* [Material for this task]:
···

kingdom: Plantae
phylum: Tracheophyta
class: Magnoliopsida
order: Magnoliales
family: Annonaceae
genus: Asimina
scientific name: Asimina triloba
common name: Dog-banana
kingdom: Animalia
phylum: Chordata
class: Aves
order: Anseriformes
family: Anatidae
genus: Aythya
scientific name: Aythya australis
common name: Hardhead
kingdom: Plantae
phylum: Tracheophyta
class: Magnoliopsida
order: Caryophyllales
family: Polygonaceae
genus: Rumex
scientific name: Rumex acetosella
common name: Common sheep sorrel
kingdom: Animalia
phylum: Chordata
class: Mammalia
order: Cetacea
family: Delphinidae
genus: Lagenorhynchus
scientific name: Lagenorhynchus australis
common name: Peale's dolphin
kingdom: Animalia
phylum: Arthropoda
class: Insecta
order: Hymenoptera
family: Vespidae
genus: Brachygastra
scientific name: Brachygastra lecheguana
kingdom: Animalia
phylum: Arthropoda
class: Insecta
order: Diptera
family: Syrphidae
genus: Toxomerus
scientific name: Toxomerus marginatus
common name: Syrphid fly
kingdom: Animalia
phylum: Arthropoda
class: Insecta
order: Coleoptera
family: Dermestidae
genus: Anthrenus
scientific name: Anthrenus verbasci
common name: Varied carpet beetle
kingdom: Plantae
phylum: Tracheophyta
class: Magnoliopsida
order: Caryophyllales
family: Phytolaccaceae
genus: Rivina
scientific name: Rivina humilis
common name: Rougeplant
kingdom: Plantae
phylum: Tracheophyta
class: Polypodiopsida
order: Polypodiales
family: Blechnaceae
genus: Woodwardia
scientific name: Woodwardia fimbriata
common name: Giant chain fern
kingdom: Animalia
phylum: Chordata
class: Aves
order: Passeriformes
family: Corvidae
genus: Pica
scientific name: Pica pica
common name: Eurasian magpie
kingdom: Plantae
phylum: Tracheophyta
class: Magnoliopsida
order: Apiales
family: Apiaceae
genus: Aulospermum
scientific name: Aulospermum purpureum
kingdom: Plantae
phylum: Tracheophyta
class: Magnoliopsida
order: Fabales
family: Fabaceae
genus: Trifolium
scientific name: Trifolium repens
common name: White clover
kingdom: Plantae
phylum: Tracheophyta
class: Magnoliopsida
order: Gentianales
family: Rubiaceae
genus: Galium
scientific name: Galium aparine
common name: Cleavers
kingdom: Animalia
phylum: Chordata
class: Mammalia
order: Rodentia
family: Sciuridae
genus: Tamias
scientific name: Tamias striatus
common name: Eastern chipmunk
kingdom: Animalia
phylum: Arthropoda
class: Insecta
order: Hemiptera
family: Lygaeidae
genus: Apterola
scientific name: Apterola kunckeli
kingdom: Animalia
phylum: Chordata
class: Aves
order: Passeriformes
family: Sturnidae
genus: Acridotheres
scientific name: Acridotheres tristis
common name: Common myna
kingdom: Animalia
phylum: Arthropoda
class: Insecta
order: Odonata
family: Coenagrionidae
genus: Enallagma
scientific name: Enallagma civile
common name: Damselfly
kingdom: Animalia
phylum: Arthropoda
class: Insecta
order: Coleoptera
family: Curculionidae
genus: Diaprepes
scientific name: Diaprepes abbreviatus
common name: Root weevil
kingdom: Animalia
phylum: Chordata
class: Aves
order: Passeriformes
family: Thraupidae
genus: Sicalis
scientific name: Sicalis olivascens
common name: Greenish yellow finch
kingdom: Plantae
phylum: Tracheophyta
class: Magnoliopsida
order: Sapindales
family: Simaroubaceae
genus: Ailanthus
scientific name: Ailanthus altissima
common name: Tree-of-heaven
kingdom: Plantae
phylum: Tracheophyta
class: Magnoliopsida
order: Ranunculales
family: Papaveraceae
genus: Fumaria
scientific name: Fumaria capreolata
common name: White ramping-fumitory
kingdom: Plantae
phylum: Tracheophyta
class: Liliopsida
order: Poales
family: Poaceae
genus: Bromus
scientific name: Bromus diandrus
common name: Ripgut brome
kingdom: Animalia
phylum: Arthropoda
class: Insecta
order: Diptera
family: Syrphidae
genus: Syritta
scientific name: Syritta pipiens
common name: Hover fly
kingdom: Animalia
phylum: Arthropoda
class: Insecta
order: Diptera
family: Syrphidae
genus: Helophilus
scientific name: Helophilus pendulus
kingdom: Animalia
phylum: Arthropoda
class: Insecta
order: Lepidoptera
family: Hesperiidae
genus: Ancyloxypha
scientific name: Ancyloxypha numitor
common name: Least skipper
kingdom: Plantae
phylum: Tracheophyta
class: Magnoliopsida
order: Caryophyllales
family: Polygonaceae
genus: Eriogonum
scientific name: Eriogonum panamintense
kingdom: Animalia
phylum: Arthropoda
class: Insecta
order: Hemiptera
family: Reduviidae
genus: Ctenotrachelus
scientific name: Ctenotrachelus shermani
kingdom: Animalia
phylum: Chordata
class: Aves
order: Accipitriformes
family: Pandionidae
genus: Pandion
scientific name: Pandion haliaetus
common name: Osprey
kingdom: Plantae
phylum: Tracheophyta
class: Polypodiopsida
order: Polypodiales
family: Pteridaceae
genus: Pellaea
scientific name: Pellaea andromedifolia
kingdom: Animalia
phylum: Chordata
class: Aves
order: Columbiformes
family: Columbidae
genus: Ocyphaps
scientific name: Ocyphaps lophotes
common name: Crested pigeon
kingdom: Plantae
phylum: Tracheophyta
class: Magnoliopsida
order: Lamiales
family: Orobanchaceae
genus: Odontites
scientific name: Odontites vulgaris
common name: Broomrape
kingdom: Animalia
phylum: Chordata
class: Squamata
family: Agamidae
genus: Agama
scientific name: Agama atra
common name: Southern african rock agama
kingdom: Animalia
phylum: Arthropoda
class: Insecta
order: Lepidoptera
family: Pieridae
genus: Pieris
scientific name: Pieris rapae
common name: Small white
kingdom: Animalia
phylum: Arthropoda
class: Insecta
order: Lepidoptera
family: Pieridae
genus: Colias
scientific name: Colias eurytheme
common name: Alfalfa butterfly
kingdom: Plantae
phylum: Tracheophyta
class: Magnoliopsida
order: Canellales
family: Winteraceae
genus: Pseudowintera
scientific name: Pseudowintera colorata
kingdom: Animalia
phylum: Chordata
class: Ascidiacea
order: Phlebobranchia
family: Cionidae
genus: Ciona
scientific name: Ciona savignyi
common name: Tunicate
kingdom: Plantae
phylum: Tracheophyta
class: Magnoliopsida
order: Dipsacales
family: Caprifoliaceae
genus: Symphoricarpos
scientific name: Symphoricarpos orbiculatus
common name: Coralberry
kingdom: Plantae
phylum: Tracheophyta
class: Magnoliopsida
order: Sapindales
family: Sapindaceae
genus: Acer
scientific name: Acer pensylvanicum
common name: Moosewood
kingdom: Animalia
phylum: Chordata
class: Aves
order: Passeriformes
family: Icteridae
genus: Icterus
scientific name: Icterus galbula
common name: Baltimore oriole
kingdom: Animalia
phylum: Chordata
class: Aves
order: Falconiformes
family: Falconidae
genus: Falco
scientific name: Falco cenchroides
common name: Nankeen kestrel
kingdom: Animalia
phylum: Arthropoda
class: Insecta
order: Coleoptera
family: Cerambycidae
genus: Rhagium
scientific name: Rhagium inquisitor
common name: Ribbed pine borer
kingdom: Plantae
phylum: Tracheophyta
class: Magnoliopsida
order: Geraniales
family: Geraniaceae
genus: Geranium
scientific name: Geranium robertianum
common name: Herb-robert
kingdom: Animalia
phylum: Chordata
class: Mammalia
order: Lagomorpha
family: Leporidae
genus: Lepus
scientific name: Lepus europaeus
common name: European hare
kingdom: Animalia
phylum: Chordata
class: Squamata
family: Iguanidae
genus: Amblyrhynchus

···

* [Instructions for the task]:
Could you transcribe every line of the entries above, word for word and in the same order?

* [Response]:
kingdom: Plantae
phylum: Tracheophyta
class: Magnoliopsida
order: Magnoliales
family: Annonaceae
genus: Asimina
scientific name: Asimina triloba
common name: Dog-banana
kingdom: Animalia
phylum: Chordata
class: Aves
order: Anseriformes
family: Anatidae
genus: Aythya
scientific name: Aythya australis
common name: Hardhead
kingdom: Plantae
phylum: Tracheophyta
class: Magnoliopsida
order: Caryophyllales
family: Polygonaceae
genus: Rumex
scientific name: Rumex acetosella
common name: Common sheep sorrel
kingdom: Animalia
phylum: Chordata
class: Mammalia
order: Cetacea
family: Delphinidae
genus: Lagenorhynchus
scientific name: Lagenorhynchus australis
common name: Peale's dolphin
kingdom: Animalia
phylum: Arthropoda
class: Insecta
order: Hymenoptera
family: Vespidae
genus: Brachygastra
scientific name: Brachygastra lecheguana
kingdom: Animalia
phylum: Arthropoda
class: Insecta
order: Diptera
family: Syrphidae
genus: Toxomerus
scientific name: Toxomerus marginatus
common name: Syrphid fly
kingdom: Animalia
phylum: Arthropoda
class: Insecta
order: Coleoptera
family: Dermestidae
genus: Anthrenus
scientific name: Anthrenus verbasci
common name: Varied carpet beetle
kingdom: Plantae
phylum: Tracheophyta
class: Magnoliopsida
order: Caryophyllales
family: Phytolaccaceae
genus: Rivina
scientific name: Rivina humilis
common name: Rougeplant
kingdom: Plantae
phylum: Tracheophyta
class: Polypodiopsida
order: Polypodiales
family: Blechnaceae
genus: Woodwardia
scientific name: Woodwardia fimbriata
common name: Giant chain fern
kingdom: Animalia
phylum: Chordata
class: Aves
order: Passeriformes
family: Corvidae
genus: Pica
scientific name: Pica pica
common name: Eurasian magpie
kingdom: Plantae
phylum: Tracheophyta
class: Magnoliopsida
order: Apiales
family: Apiaceae
genus: Aulospermum
scientific name: Aulospermum purpureum
kingdom: Plantae
phylum: Tracheophyta
class: Magnoliopsida
order: Fabales
family: Fabaceae
genus: Trifolium
scientific name: Trifolium repens
common name: White clover
kingdom: Plantae
phylum: Tracheophyta
class: Magnoliopsida
order: Gentianales
family: Rubiaceae
genus: Galium
scientific name: Galium aparine
common name: Cleavers
kingdom: Animalia
phylum: Chordata
class: Mammalia
order: Rodentia
family: Sciuridae
genus: Tamias
scientific name: Tamias striatus
common name: Eastern chipmunk
kingdom: Animalia
phylum: Arthropoda
class: Insecta
order: Hemiptera
family: Lygaeidae
genus: Apterola
scientific name: Apterola kunckeli
kingdom: Animalia
phylum: Chordata
class: Aves
order: Passeriformes
family: Sturnidae
genus: Acridotheres
scientific name: Acridotheres tristis
common name: Common myna
kingdom: Animalia
phylum: Arthropoda
class: Insecta
order: Odonata
family: Coenagrionidae
genus: Enallagma
scientific name: Enallagma civile
common name: Damselfly
kingdom: Animalia
phylum: Arthropoda
class: Insecta
order: Coleoptera
family: Curculionidae
genus: Diaprepes
scientific name: Diaprepes abbreviatus
common name: Root weevil
kingdom: Animalia
phylum: Chordata
class: Aves
order: Passeriformes
family: Thraupidae
genus: Sicalis
scientific name: Sicalis olivascens
common name: Greenish yellow finch
kingdom: Plantae
phylum: Tracheophyta
class: Magnoliopsida
order: Sapindales
family: Simaroubaceae
genus: Ailanthus
scientific name: Ailanthus altissima
common name: Tree-of-heaven
kingdom: Plantae
phylum: Tracheophyta
class: Magnoliopsida
order: Ranunculales
family: Papaveraceae
genus: Fumaria
scientific name: Fumaria capreolata
common name: White ramping-fumitory
kingdom: Plantae
phylum: Tracheophyta
class: Liliopsida
order: Poales
family: Poaceae
genus: Bromus
scientific name: Bromus diandrus
common name: Ripgut brome
kingdom: Animalia
phylum: Arthropoda
class: Insecta
order: Diptera
family: Syrphidae
genus: Syritta
scientific name: Syritta pipiens
common name: Hover fly
kingdom: Animalia
phylum: Arthropoda
class: Insecta
order: Diptera
family: Syrphidae
genus: Helophilus
scientific name: Helophilus pendulus
kingdom: Animalia
phylum: Arthropoda
class: Insecta
order: Lepidoptera
family: Hesperiidae
genus: Ancyloxypha
scientific name: Ancyloxypha numitor
common name: Least skipper
kingdom: Plantae
phylum: Tracheophyta
class: Magnoliopsida
order: Caryophyllales
family: Polygonaceae
genus: Eriogonum
scientific name: Eriogonum panamintense
kingdom: Animalia
phylum: Arthropoda
class: Insecta
order: Hemiptera
family: Reduviidae
genus: Ctenotrachelus
scientific name: Ctenotrachelus shermani
kingdom: Animalia
phylum: Chordata
class: Aves
order: Accipitriformes
family: Pandionidae
genus: Pandion
scientific name: Pandion haliaetus
common name: Osprey
kingdom: Plantae
phylum: Tracheophyta
class: Polypodiopsida
order: Polypodiales
family: Pteridaceae
genus: Pellaea
scientific name: Pellaea andromedifolia
kingdom: Animalia
phylum: Chordata
class: Aves
order: Columbiformes
family: Columbidae
genus: Ocyphaps
scientific name: Ocyphaps lophotes
common name: Crested pigeon
kingdom: Plantae
phylum: Tracheophyta
class: Magnoliopsida
order: Lamiales
family: Orobanchaceae
genus: Odontites
scientific name: Odontites vulgaris
common name: Broomrape
kingdom: Animalia
phylum: Chordata
class: Squamata
family: Agamidae
genus: Agama
scientific name: Agama atra
common name: Southern african rock agama
kingdom: Animalia
phylum: Arthropoda
class: Insecta
order: Lepidoptera
family: Pieridae
genus: Pieris
scientific name: Pieris rapae
common name: Small white
kingdom: Animalia
phylum: Arthropoda
class: Insecta
order: Lepidoptera
family: Pieridae
genus: Colias
scientific name: Colias eurytheme
common name: Alfalfa butterfly
kingdom: Plantae
phylum: Tracheophyta
class: Magnoliopsida
order: Canellales
family: Winteraceae
genus: Pseudowintera
scientific name: Pseudowintera colorata
kingdom: Animalia
phylum: Chordata
class: Ascidiacea
order: Phlebobranchia
family: Cionidae
genus: Ciona
scientific name: Ciona savignyi
common name: Tunicate
kingdom: Plantae
phylum: Tracheophyta
class: Magnoliopsida
order: Dipsacales
family: Caprifoliaceae
genus: Symphoricarpos
scientific name: Symphoricarpos orbiculatus
common name: Coralberry
kingdom: Plantae
phylum: Tracheophyta
class: Magnoliopsida
order: Sapindales
family: Sapindaceae
genus: Acer
scientific name: Acer pensylvanicum
common name: Moosewood
kingdom: Animalia
phylum: Chordata
class: Aves
order: Passeriformes
family: Icteridae
genus: Icterus
scientific name: Icterus galbula
common name: Baltimore oriole
kingdom: Animalia
phylum: Chordata
class: Aves
order: Falconiformes
family: Falconidae
genus: Falco
scientific name: Falco cenchroides
common name: Nankeen kestrel
kingdom: Animalia
phylum: Arthropoda
class: Insecta
order: Coleoptera
family: Cerambycidae
genus: Rhagium
scientific name: Rhagium inquisitor
common name: Ribbed pine borer
kingdom: Plantae
phylum: Tracheophyta
class: Magnoliopsida
order: Geraniales
family: Geraniaceae
genus: Geranium
scientific name: Geranium robertianum
common name: Herb-robert
kingdom: Animalia
phylum: Chordata
class: Mammalia
order: Lagomorpha
family: Leporidae
genus: Lepus
scientific name: Lepus europaeus
common name: European hare
kingdom: Animalia
phylum: Chordata
class: Squamata
family: Iguanidae
genus: Amblyrhynchus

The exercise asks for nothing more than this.